**TASK OBJECTIVE**
In the text about Prez's math class and Bubbles, what has Bubbles added to the goods he sells?

A different picture unfolds in Prez's math class. The children are enjoying his lesson plan of playing dice games to learn probability. Randy has missed earlier lessons so his bets are less informed than Michael's, but he learns quickly when he loses a round. Sampson observes the lesson and Prez explains his thinking: trick them into thinking they aren't learning and they do.

===Bubbles===

Bubbles finds himself missing Sherrod and visits Edward Tilghman Middle School in hopes of finding him. He talks to Donnelly, still posing as Sherrod's uncle. Donnelly tells him that Sherrod is on the truant list. Bubbles bumps into Prez on his way out and jokes that he will keep his undercover identity secret. Bubbles continues his search for Sherrod as he plies his mobile depot trade. He has added unlicensed DVDs to his stock. He is accosted by the same drug addict that robbed him before; the man takes his money and his drugs as well as stealing from his cart. Bubbles waves down a passing squad car for assistance. The officer, Eddie Walker, notices Bubbles' DVDs and threatens him with fines for copyright infringement as well as selling on the street without a license, and takes some of the DVDs and Bubbles' merchandise and drives off as Bubbles accuses him of stealing.

**SUPPLIED DATA**

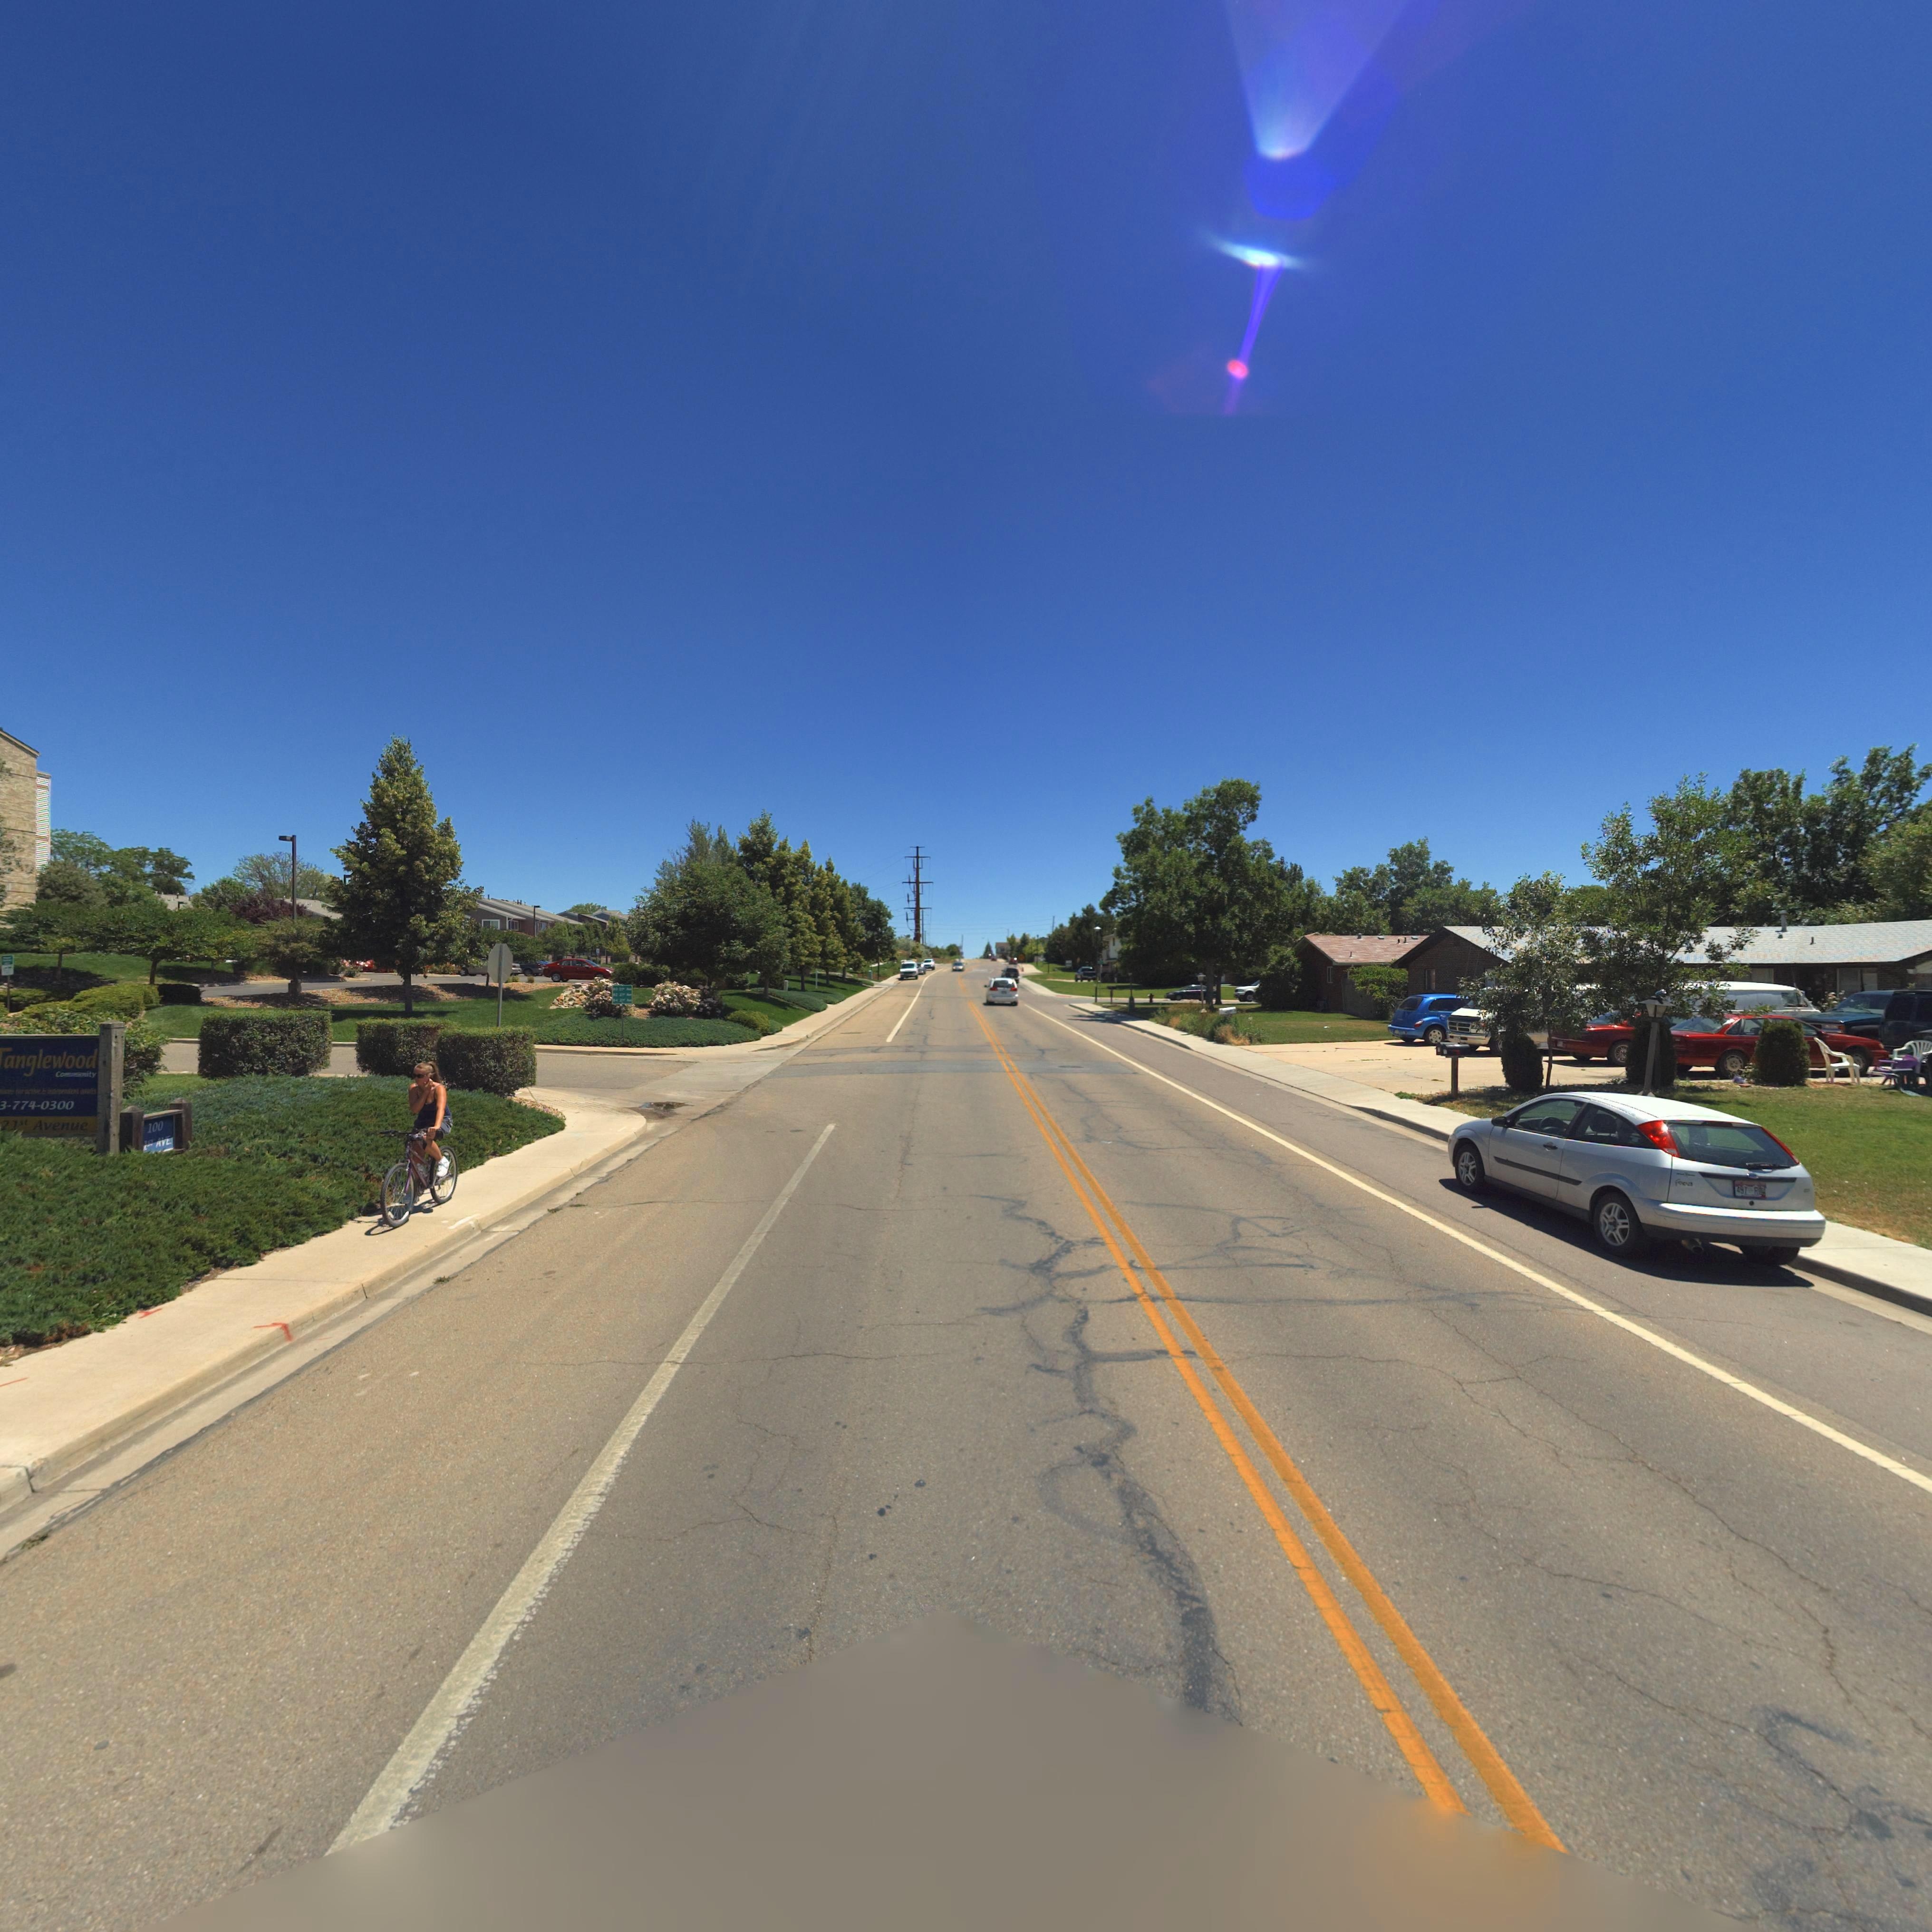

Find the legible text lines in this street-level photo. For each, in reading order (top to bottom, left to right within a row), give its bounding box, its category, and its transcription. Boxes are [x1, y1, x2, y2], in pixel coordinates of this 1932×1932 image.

**WRITTEN REPLY**
Unlicensed DVDs.